Task instructions> Repeat exactly the lines from the start of the material below up to and including the "(345, 802) none" line.
========================
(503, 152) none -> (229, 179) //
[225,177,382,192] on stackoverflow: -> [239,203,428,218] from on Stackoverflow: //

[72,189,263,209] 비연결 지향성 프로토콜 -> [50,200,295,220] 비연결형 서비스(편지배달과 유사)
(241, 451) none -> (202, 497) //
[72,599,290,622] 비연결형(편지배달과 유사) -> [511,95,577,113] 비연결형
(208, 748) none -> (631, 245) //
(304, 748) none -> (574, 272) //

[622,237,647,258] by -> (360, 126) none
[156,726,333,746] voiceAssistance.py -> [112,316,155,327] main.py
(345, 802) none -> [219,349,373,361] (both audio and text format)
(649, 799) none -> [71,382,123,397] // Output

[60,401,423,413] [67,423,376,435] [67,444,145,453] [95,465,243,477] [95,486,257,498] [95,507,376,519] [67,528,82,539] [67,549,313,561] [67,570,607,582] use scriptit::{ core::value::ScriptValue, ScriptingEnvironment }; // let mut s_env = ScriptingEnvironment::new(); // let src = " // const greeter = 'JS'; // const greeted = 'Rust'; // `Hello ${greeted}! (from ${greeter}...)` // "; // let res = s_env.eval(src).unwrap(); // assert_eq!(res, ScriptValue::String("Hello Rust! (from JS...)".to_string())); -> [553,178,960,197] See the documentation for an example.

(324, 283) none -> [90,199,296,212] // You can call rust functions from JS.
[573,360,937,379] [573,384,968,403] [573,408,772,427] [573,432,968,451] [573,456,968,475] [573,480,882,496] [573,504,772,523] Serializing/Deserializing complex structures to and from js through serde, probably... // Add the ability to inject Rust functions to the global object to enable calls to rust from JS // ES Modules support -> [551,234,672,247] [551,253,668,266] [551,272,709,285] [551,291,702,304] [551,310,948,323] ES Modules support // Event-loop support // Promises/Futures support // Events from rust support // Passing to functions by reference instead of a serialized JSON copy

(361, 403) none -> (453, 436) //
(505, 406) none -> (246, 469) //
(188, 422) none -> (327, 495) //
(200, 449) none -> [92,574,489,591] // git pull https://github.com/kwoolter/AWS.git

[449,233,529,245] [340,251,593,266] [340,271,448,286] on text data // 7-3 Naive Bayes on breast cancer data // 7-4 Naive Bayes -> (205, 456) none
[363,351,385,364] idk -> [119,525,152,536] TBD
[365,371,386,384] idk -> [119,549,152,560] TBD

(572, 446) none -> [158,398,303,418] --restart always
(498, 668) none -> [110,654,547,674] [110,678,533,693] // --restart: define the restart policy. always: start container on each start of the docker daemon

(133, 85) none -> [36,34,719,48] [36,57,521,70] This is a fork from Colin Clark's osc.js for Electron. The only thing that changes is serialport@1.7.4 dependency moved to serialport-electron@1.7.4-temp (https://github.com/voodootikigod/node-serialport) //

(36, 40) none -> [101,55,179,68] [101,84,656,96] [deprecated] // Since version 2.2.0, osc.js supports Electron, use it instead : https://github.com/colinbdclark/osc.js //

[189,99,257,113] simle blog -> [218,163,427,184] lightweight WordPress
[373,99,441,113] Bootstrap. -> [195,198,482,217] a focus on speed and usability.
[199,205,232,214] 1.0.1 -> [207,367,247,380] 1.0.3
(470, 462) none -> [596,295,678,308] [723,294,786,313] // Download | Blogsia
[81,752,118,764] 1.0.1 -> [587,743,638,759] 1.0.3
========================
Exercise response>
(503, 152) none -> (229, 179) //
[225,177,382,192] on stackoverflow: -> [239,203,428,218] from on Stackoverflow: //

[72,189,263,209] 비연결 지향성 프로토콜 -> [50,200,295,220] 비연결형 서비스(편지배달과 유사)
(241, 451) none -> (202, 497) //
[72,599,290,622] 비연결형(편지배달과 유사) -> [511,95,577,113] 비연결형
(208, 748) none -> (631, 245) //
(304, 748) none -> (574, 272) //

[622,237,647,258] by -> (360, 126) none
[156,726,333,746] voiceAssistance.py -> [112,316,155,327] main.py
(345, 802) none -> [219,349,373,361] (both audio and text format)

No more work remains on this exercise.